Working with AWS
Clouds, Isaac Levitan
TL;DR: AWS is an extremely flexible environment to work in, but the flexibility can lead to an overwhelming amount of choices that may initially overwhelm and make someone used to working on-prem less productive until they get the hang of it.
More and more of my projects lately have been either doing data science on AWS, or moving data into AWS for data science, and I wanted to jot down some brief thoughts on coming from an on-prem background about what to expect from working in the cloud.
For some context, in my day-to-day, I work with a variety of tools, including Spark,R, Hadoop, and machine learning libraries like scikit-learn, and plain vanilla Python, so my experience with AWS is coming from that perspective.
Get ready to send a lot of JSON
In on-prem environments, I’ve usually had direct access to data through direct software interfaces. Some examples of these have been JDBC/ODBC SQL connections, secure FTP folders, or direct connections to on-prem (or vendor-managed, but behind a company firewall) HDFS volumes through Spark.

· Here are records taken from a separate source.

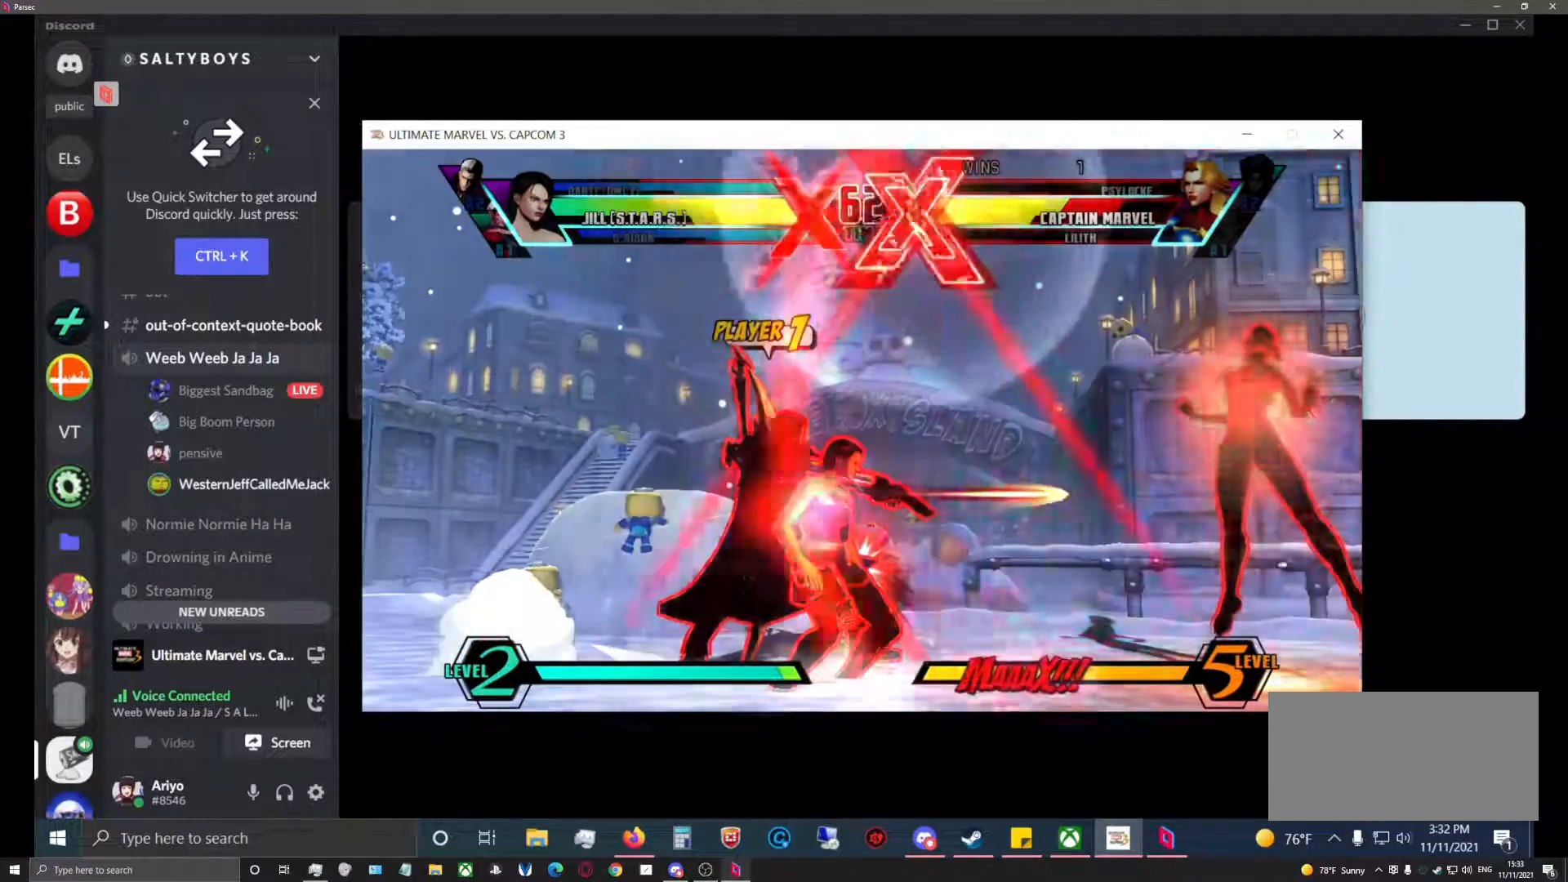
{"dt_ms": 500, "buttons": [], "left_stick": "down-right", "events": []}
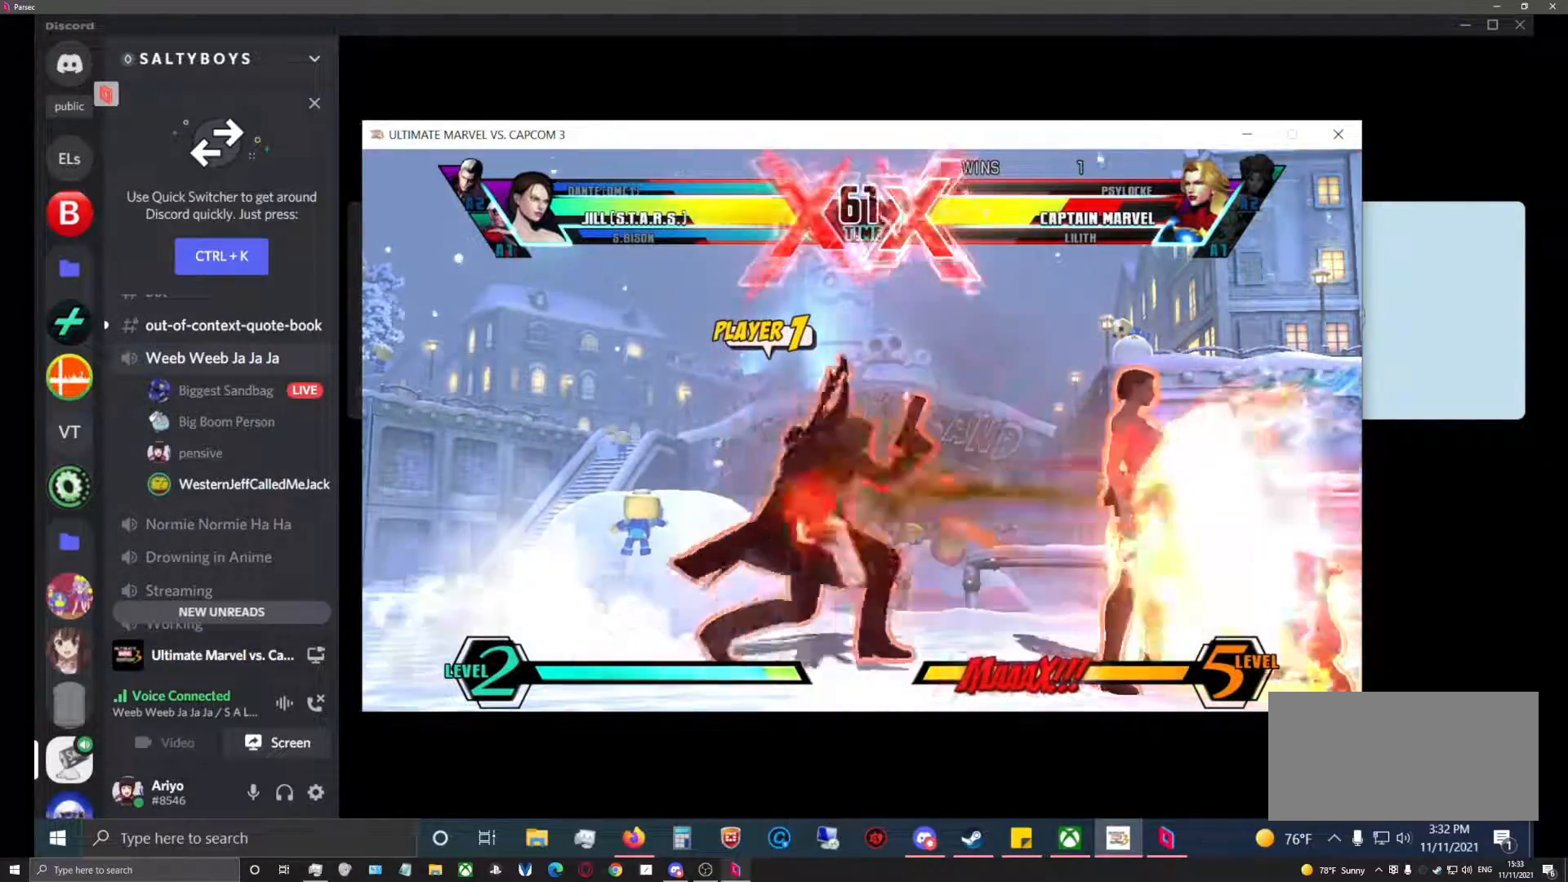
{"dt_ms": 500, "buttons": ["SQUARE", "TRIANGLE"], "left_stick": "down-right", "events": [[467, "TRIANGLE", "down"], [483, "SQUARE", "down"]]}
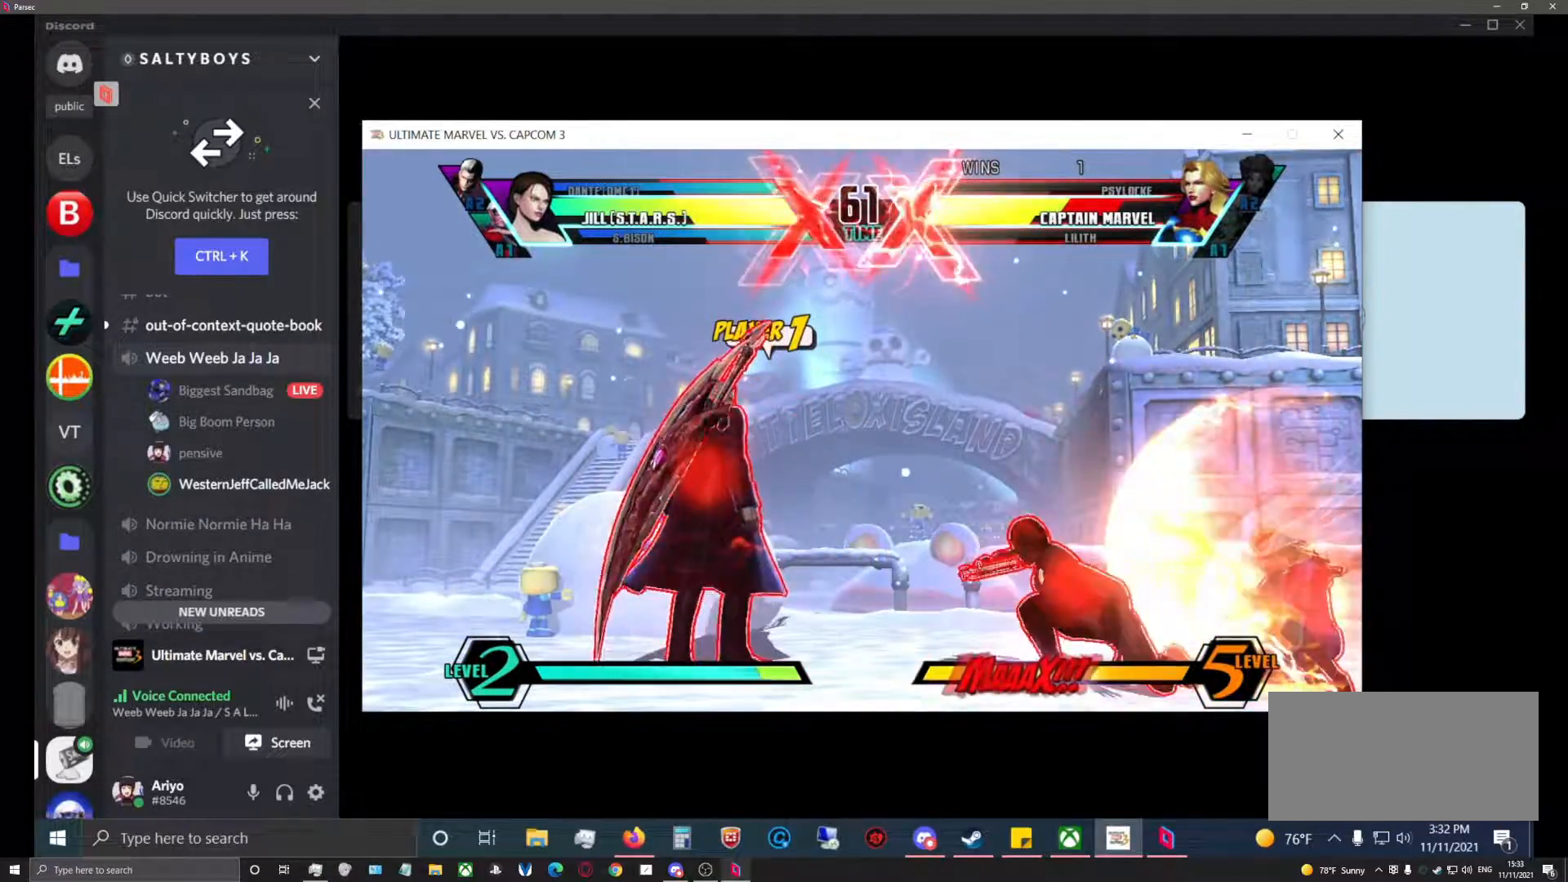
{"dt_ms": 500, "buttons": [], "left_stick": "center"}
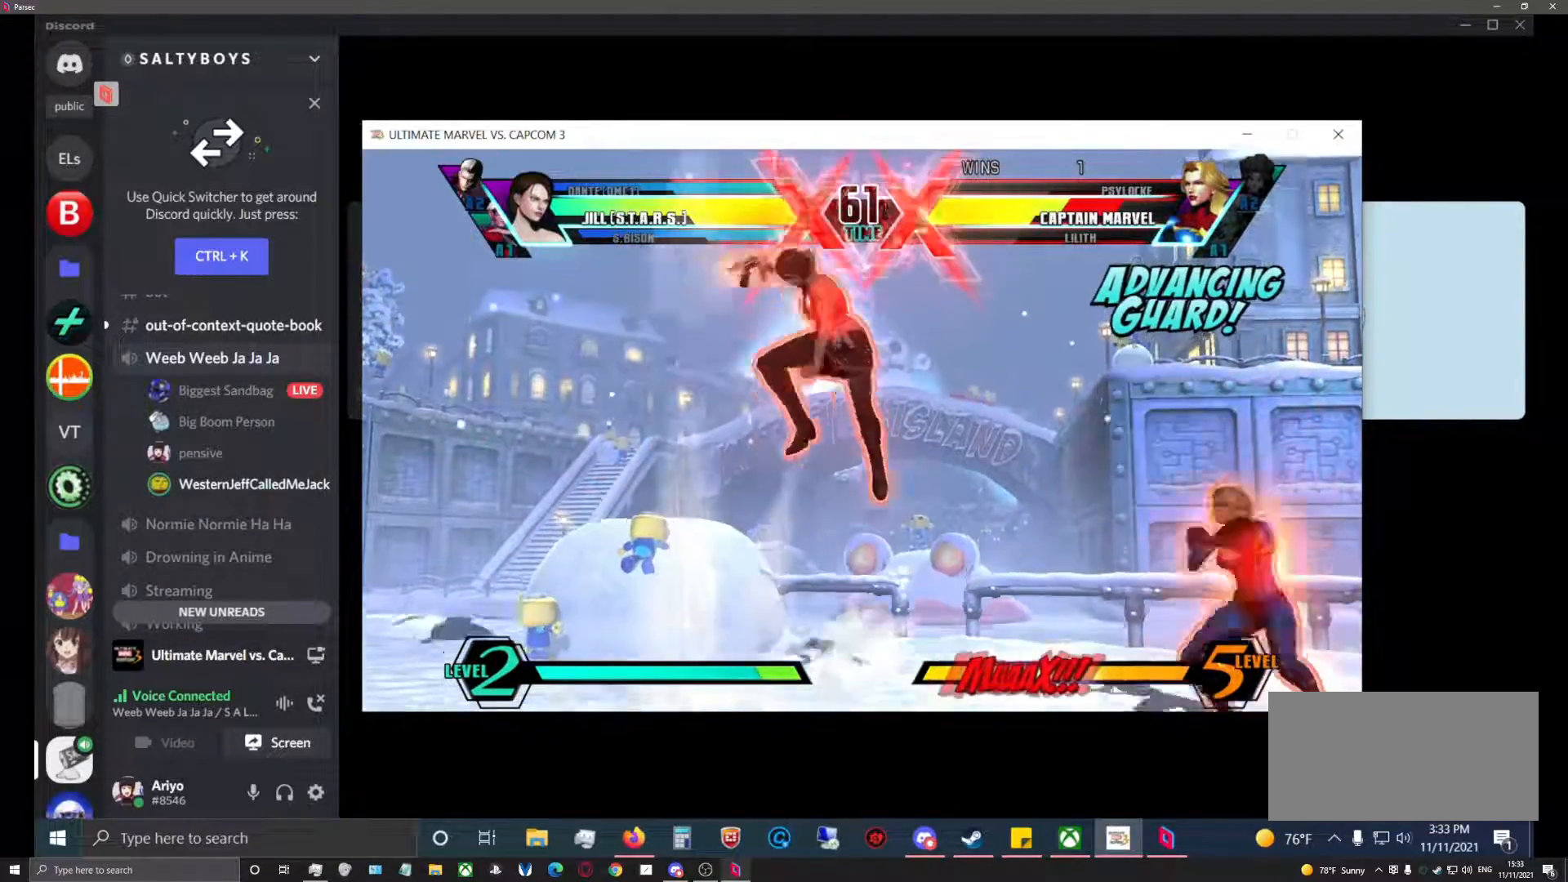
{"dt_ms": 500, "buttons": ["R1"], "left_stick": "down-right", "events": [[217, "left_stick", "right"], [367, "R1", "down"], [367, "left_stick", "down-right"]]}
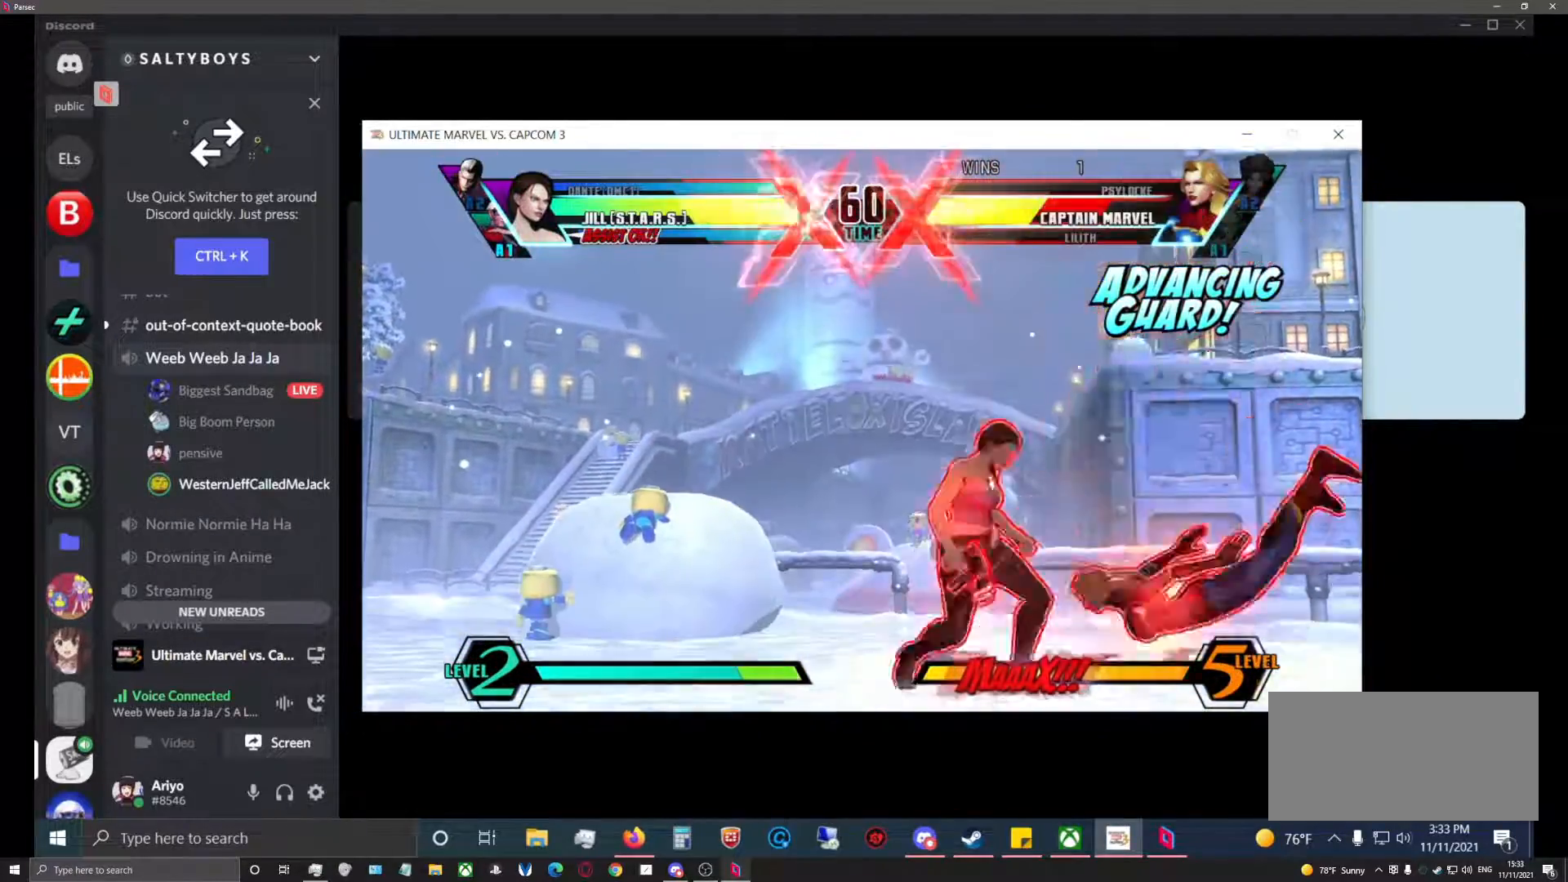
{"dt_ms": 1000, "buttons": ["SQUARE"], "left_stick": "down-right"}
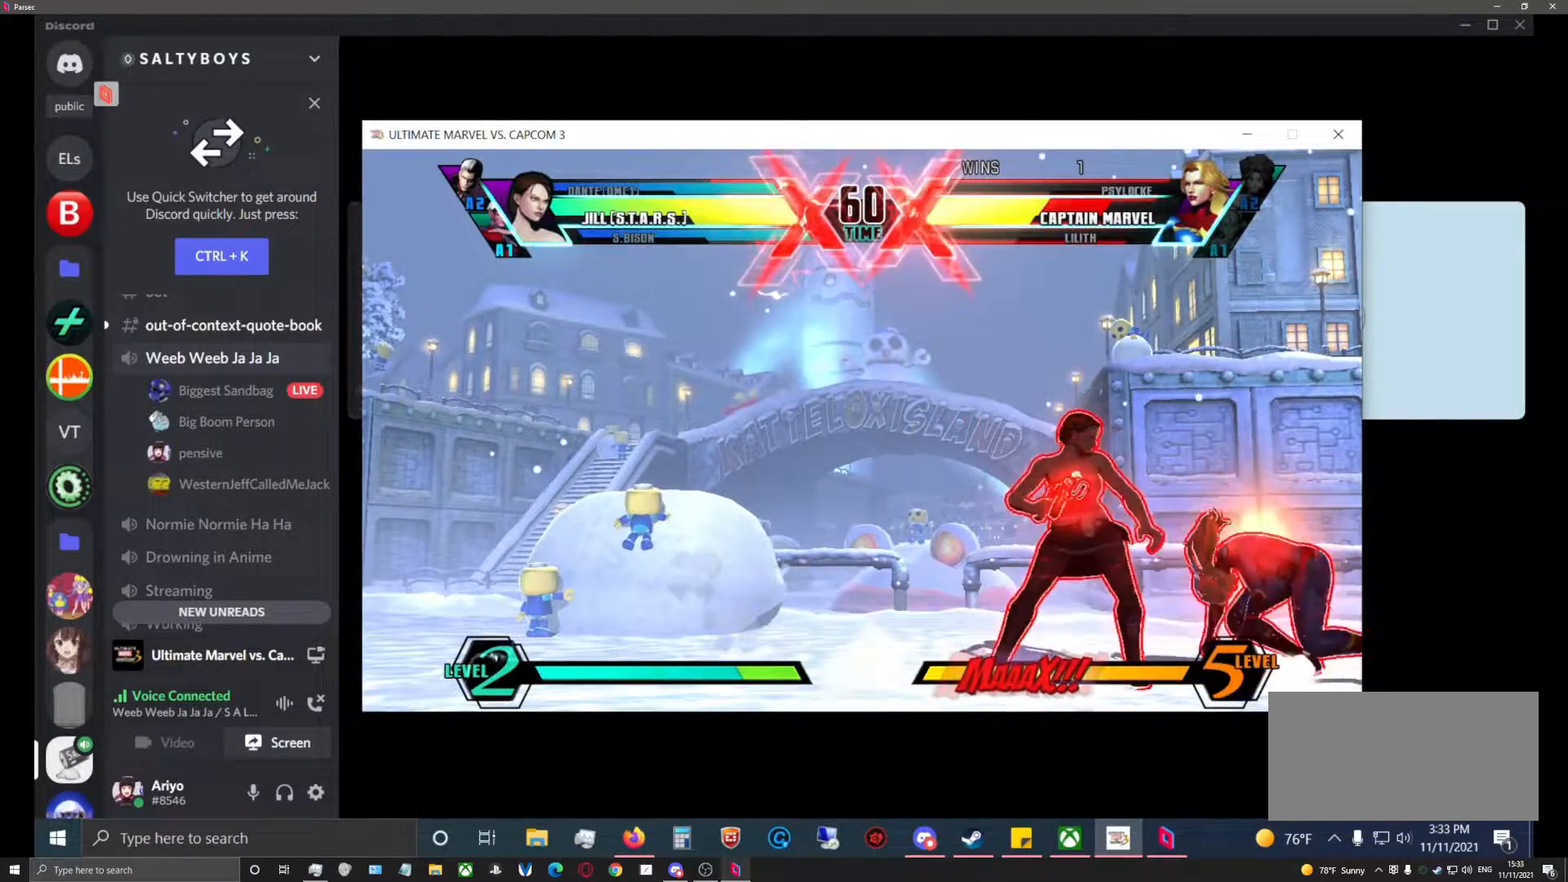
{"dt_ms": 500, "buttons": ["TRIANGLE"], "left_stick": "center", "events": [[50, "SQUARE", "up"], [200, "SQUARE", "down"], [317, "SQUARE", "up"], [417, "TRIANGLE", "down"], [467, "left_stick", "center"]]}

The overarching goal of AWS is to abstract away anything that can’t be accessed through a REST protocol, meaning that, instead of dealing with SQL UI tools, direct Spark shell access, or RStudio, I found myself dealing with a lot of command line scripts that passed JSON data structures as configurable parameters.
To understand why AWS does this, check out this fantastic post on the mandate Jeff Bezos’s issued around 2002
> 1) All teams will henceforth expose their data and functionality through service interfaces
> 2) Teams must communicate with each other through these interfaces.
These days, these interfaces are now all customer-facing, and accessible through JSON.
Here’s a specific example. If I wanted to move some data that landed in a shared directory to, say, an Oracle database, I’d probably set up an ETL job, either by writing some cron scripts, or using a tool like Pentaho to set up an ETL job to communicate between the data directory and Oracle using JDBC. All of this would involve combination of cron scripts, possibly custom Java for Pentaho, and UI-generated transformation steps.
In AWS, what I could do would be to set up file movement from S3, the object storage service, by triggering a lambda function (for more on lambdas, read on) to write to Redshift, a common data warehousing solution in S3..
My steps would include:
- Creating a bucket:
aws s3api create-bucket --bucket my-bucket --region eu-west-1 --create-bucket-configuration LocationConstraint=eu-west-1
The results of which would be:
{
"Location": "http://my-bucket.s3.amazonaws.com/"
}
Then, I’d create a lambda that accesses that bucket:
aws lambda create-function \
--region region \
--function-name helloworld \
--zip-file fileb://file-path/helloworld.zip \
--role role-arn \
--handler helloworld.handler \
--runtime python3.6 \
--profile adminuser
Here’s what that POST request syntax looks like behind the scenes in JSON based on a script from an S3 bucket:
{
"Code": {
"S3Bucket": "string",
"S3Key": "string",
"S3ObjectVersion": "string",
"ZipFile": blob
},
"DeadLetterConfig": {
"TargetArn": "string"
},
"Description": "string",
"Environment": {
"Variables": {
"string" : "string"
}
},
"FunctionName": "string",
"Handler": "string",
"KMSKeyArn": "string",
"MemorySize": number,
"Publish": boolean,
"Role": "string",
"Runtime": "string",
"Tags": {
"string" : "string"
},
"Timeout": number,
"TracingConfig": {
"Mode": "string"
},
"VpcConfig": {
"SecurityGroupIds": [ "string" ],
"SubnetIds": [ "string" ]
}
}
Alternatively, passing it in Python would look something like this.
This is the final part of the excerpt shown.